» EXERCISE DETAILS
Each entry is to be retyped without alteration, and no picture is to be included.

» RECORDS
++++++++

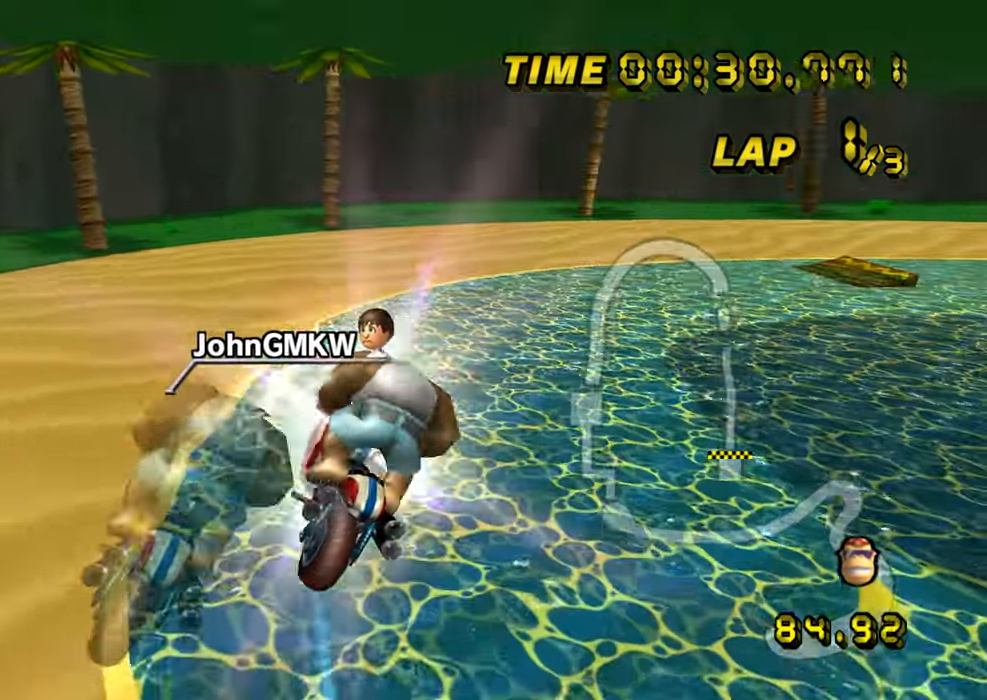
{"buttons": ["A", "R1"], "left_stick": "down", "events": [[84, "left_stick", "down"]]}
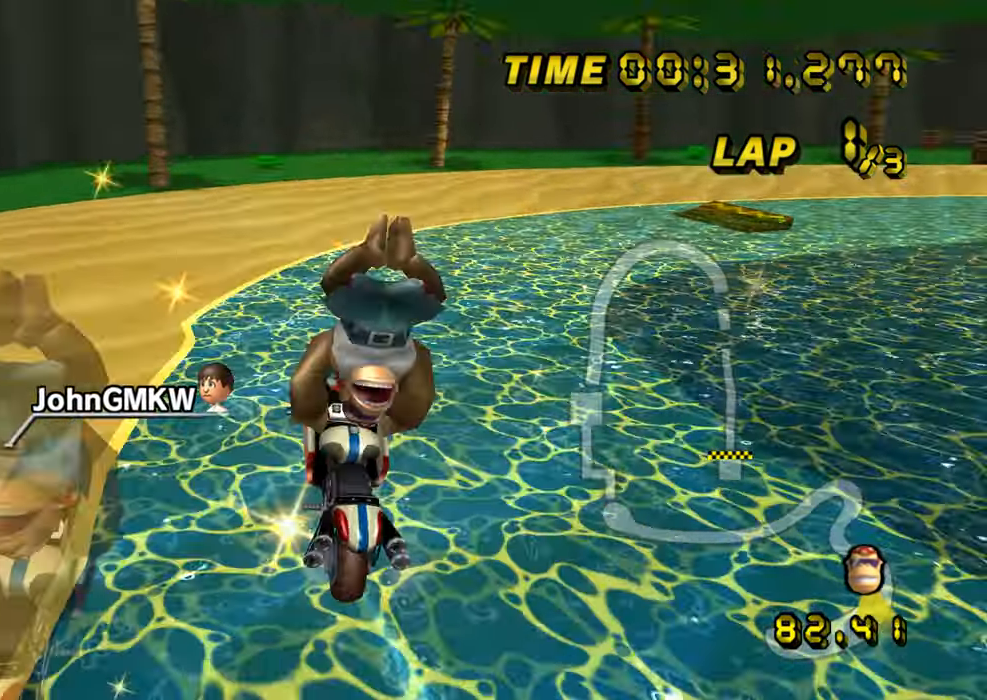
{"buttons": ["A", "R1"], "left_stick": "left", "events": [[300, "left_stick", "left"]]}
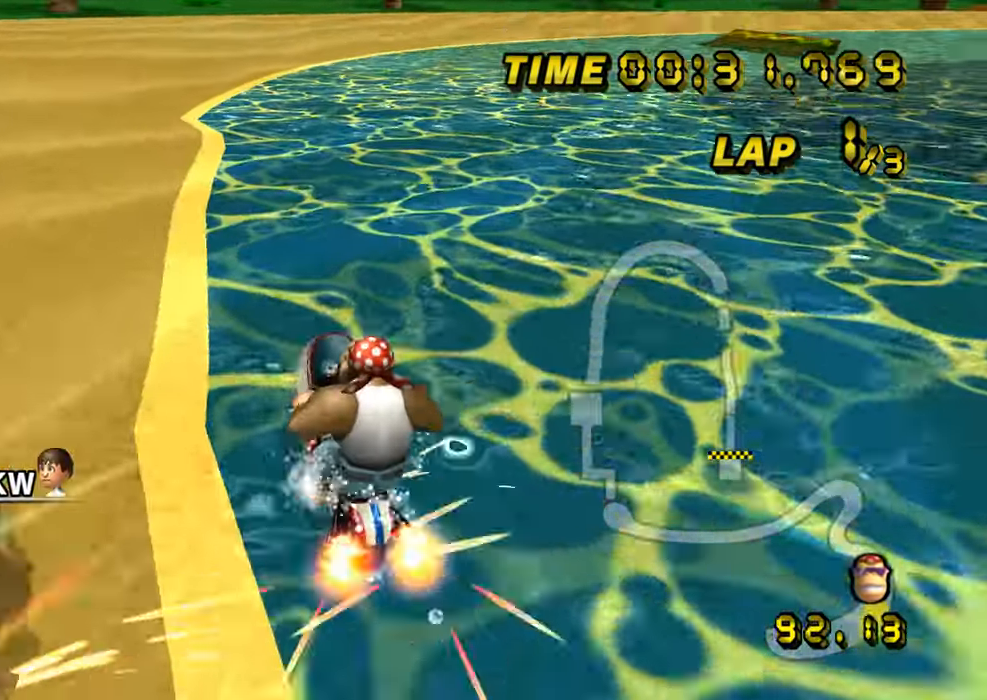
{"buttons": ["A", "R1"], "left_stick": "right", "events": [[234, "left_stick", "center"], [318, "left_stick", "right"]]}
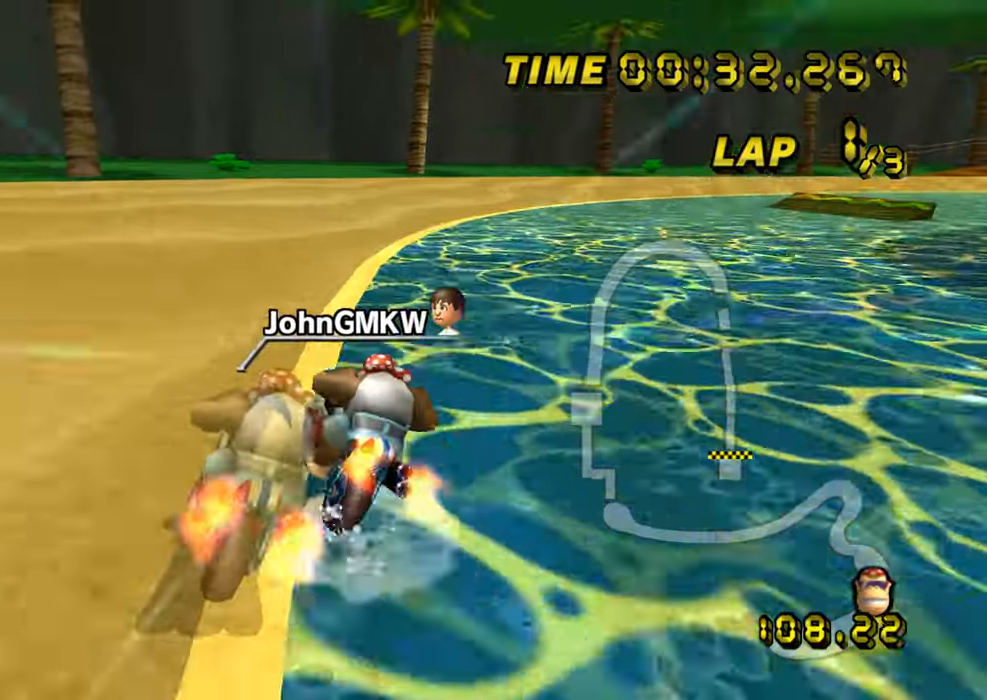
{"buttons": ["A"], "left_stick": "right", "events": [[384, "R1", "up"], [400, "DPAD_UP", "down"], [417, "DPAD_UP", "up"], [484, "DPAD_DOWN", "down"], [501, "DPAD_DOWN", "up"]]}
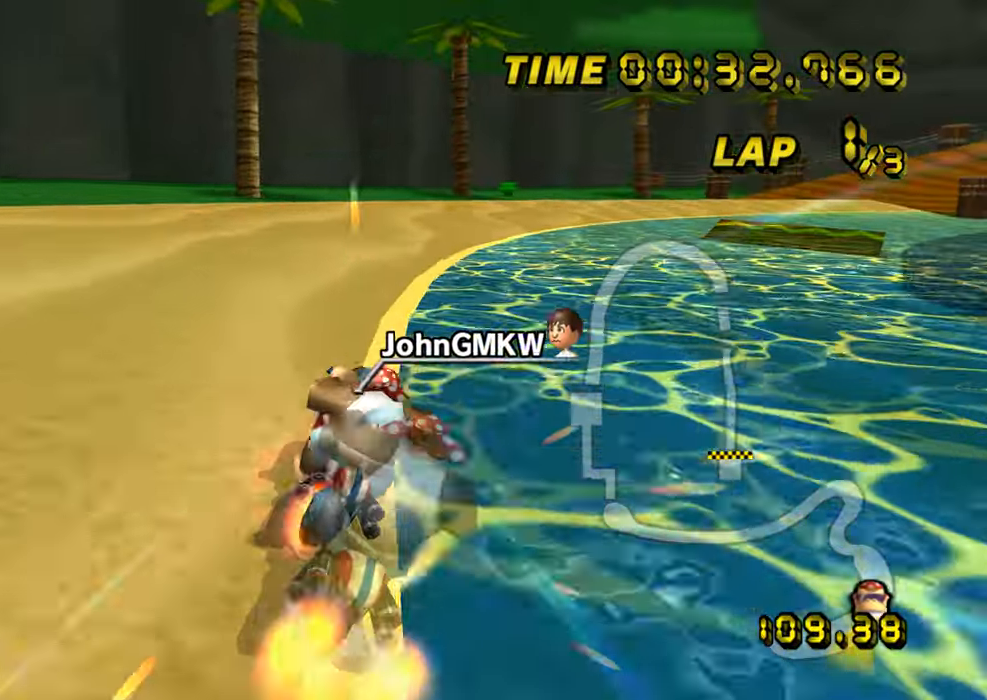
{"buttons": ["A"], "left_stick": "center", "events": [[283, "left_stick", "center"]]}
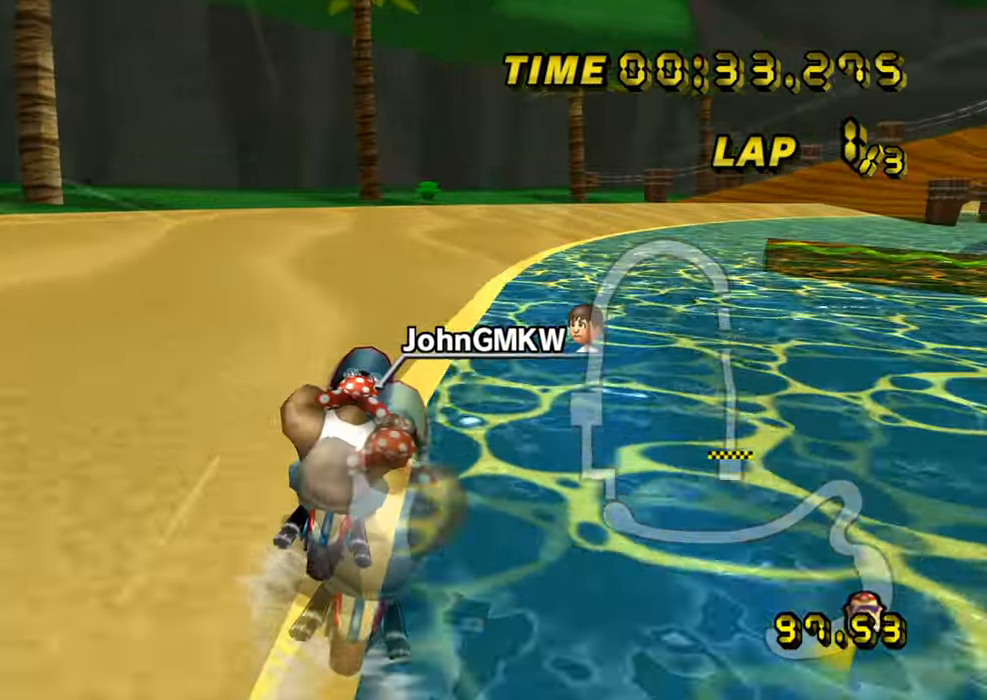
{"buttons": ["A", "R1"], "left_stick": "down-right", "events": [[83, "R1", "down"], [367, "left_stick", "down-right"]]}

++++++++

» RESULT OF THIS TASK
{"buttons": ["A", "R1"], "left_stick": "down", "events": [[84, "left_stick", "down"]]}
{"buttons": ["A", "R1"], "left_stick": "left", "events": [[300, "left_stick", "left"]]}
{"buttons": ["A", "R1"], "left_stick": "right", "events": [[234, "left_stick", "center"], [318, "left_stick", "right"]]}
{"buttons": ["A"], "left_stick": "right", "events": [[384, "R1", "up"], [400, "DPAD_UP", "down"], [417, "DPAD_UP", "up"], [484, "DPAD_DOWN", "down"], [501, "DPAD_DOWN", "up"]]}
{"buttons": ["A"], "left_stick": "center", "events": [[283, "left_stick", "center"]]}
{"buttons": ["A", "R1"], "left_stick": "down-right", "events": [[83, "R1", "down"], [367, "left_stick", "down-right"]]}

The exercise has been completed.